Ethics in AI pair programming

Tabnine Team | 3 min read | June 22, 2022

As ethics questions go, the judgement of AI applicability to programming might not rate all that high on the list of thorny moral conundrums. But AI is a part of our lives now. From the curated on our Twitter feeds to the music we listen to. In a technologically driven world it’s hard to find an activity where we don’t have machine learning code somewhere close at hand or actively assisting our pursuits whether we like it or not. Still are there ethical considerations that Tabnine, or any company involved in AI code assistance, should think about? I think the answer is an absolute yes!

Framing the problem is a good place to start. Where do most companies in need of solid programming skills find talented folks? Really good code hands are hard to come by these days and awfully expensive when you can get them onboard. If it works you can find talented folks overseas, or remote, but that does introduce an extra layer of complexity in managing the team and due to compliance reasons isn’t always an option. So if we are short on skills, and availability of people becomes the long pole in a product development roadmap what are the options that we are left with? Languages are becoming easier to use. Functional libraries in Java, Javascript, Python or any of the many modern languages can help wrap up complex code and make things faster, but bless those Haskell devs out there…

Still, transferring knowledge, refactoring code to address tech debt and documentation requires people with hands on keyboards and if there just are not enough of them to go around we have to fall back on technology. This is where AI enabled tools for code can come into play. Done correctly ML based models for a company can have a good sense of existing code, can be contextually aware of comments in the code and help a new hire avoid mistakes that might slow down development.

However, ML doesn’t live in a vacuum and it’s only as good as the data it’s trained on. But that code was likely written by someone. Probably by someone in the company, either currently or in the past. In this case AI code enhancement is pretty cut and dried. But it isn’t the only source of quality code. Open source is another data source for training your company’s algorithm and if done according to appropriate licensing permissions this too can be a good place to get new libraries and best practices.

But it’s not a free for all out there, it’s vitally important to examine where code from outside your organization is coming from. First for provenance and quality, but perhaps just as importantly has it been released for the purposes of our model training? Back when we were all taking CS classes in college we knew how frustrating it was to debug an assignment, and how much easier it would be to cut and paste. Plagiarism isn’t really an easily detectable fault in coding. So perhaps it’s easy to see the issues in copying code via AI for which the creator granted no permissions.

Can we fail in other ways though?
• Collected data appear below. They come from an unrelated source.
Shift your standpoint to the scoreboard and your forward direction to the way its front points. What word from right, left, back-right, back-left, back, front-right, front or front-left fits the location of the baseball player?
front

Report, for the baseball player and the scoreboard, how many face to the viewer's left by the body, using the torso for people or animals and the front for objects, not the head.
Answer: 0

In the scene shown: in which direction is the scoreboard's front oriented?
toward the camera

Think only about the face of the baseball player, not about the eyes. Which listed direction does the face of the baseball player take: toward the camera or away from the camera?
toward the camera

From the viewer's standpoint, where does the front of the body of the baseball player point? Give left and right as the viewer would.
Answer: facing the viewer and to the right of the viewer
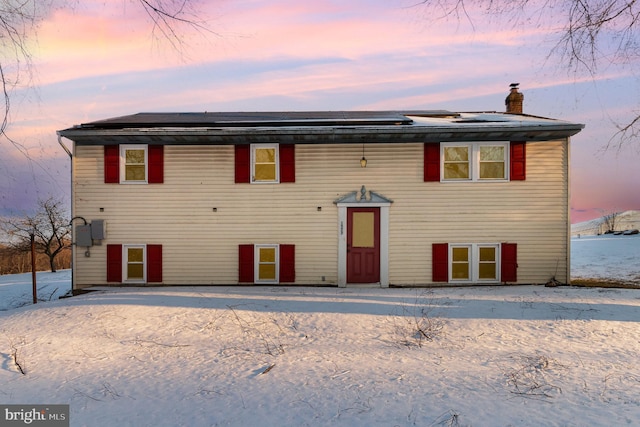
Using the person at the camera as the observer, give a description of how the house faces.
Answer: facing the viewer
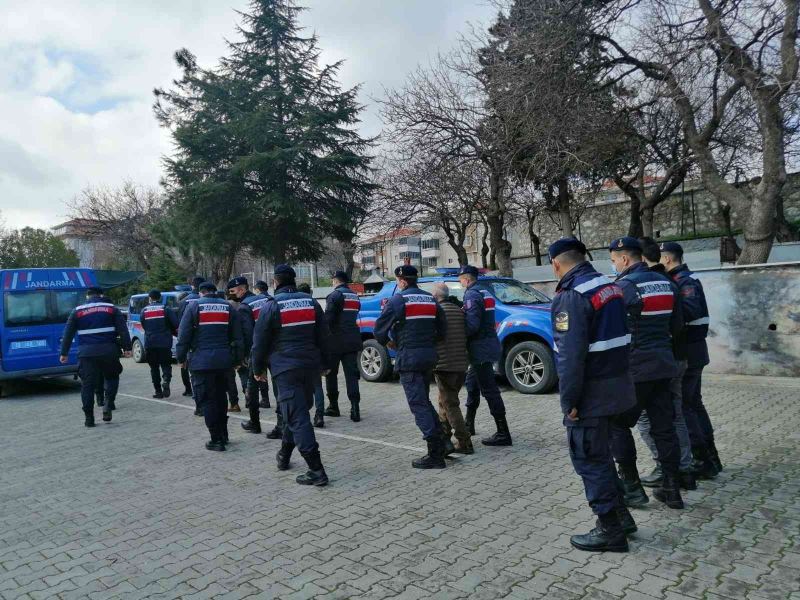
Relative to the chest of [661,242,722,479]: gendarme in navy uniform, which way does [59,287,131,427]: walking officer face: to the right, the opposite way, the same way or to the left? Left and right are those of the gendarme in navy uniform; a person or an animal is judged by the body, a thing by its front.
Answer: the same way

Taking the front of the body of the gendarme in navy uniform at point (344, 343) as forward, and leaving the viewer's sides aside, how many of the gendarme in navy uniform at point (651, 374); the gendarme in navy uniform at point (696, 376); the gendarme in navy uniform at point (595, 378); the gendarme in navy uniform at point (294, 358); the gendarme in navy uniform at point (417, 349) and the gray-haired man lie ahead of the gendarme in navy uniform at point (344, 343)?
0

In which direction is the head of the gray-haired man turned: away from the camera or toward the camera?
away from the camera

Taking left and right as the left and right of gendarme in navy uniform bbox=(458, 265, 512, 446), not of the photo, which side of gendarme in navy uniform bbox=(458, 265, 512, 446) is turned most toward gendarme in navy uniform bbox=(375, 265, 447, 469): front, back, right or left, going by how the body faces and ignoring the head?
left

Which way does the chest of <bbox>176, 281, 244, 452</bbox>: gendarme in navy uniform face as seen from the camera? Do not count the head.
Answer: away from the camera

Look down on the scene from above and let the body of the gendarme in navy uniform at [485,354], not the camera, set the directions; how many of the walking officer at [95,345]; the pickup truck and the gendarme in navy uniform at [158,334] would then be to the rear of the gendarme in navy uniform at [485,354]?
0

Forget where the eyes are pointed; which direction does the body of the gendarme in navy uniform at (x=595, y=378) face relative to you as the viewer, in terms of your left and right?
facing away from the viewer and to the left of the viewer

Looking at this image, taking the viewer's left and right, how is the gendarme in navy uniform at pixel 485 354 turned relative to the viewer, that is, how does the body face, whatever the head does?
facing away from the viewer and to the left of the viewer

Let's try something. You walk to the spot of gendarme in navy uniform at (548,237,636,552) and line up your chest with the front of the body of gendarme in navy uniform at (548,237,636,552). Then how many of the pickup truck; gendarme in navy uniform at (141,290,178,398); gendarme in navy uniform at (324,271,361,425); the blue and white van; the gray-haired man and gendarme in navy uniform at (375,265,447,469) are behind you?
0

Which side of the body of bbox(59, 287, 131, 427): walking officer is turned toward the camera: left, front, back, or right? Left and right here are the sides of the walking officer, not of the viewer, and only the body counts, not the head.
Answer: back

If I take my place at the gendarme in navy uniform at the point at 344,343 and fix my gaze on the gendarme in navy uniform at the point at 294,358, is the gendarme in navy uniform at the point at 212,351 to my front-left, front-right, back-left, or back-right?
front-right

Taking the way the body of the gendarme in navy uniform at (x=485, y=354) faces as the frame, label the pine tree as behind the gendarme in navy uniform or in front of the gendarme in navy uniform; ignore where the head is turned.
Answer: in front

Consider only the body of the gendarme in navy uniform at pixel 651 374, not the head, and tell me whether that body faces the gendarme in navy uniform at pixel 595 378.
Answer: no

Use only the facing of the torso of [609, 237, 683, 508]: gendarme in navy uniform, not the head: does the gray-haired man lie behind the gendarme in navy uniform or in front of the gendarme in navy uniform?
in front

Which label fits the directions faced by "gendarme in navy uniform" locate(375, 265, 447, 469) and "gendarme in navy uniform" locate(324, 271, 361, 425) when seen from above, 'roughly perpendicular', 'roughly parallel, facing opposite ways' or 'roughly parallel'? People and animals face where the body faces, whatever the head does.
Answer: roughly parallel

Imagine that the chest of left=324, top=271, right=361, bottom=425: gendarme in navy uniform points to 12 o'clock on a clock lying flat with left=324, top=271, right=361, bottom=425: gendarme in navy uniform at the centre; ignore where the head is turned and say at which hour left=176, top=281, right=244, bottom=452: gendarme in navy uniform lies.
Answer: left=176, top=281, right=244, bottom=452: gendarme in navy uniform is roughly at 9 o'clock from left=324, top=271, right=361, bottom=425: gendarme in navy uniform.

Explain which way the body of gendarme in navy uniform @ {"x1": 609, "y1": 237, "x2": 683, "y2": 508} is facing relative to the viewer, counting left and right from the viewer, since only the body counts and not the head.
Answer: facing away from the viewer and to the left of the viewer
If it becomes easier and easier to allow an algorithm to write code for us, are we not opening ourselves up to the ethical failure of attentiveness and stewardship of our code? Propagating a zero day is an easy fault to see happening, but what of innovation? AI assisted development helps us average folks achieve better code but it also removes the frustration and unique thinking that can come along with solving a problem in a new way. We run the risk of making our code more similar, more stagnant and possibly more vulnerable.

Ethics in coding and the new wrinkles that AI brings to this arena are far from easy to sort out. There may be more socially visible implications of AI, but as the world continues to become more entwined with technology the ethics of the code that powers that technology should also be a part of our discussion.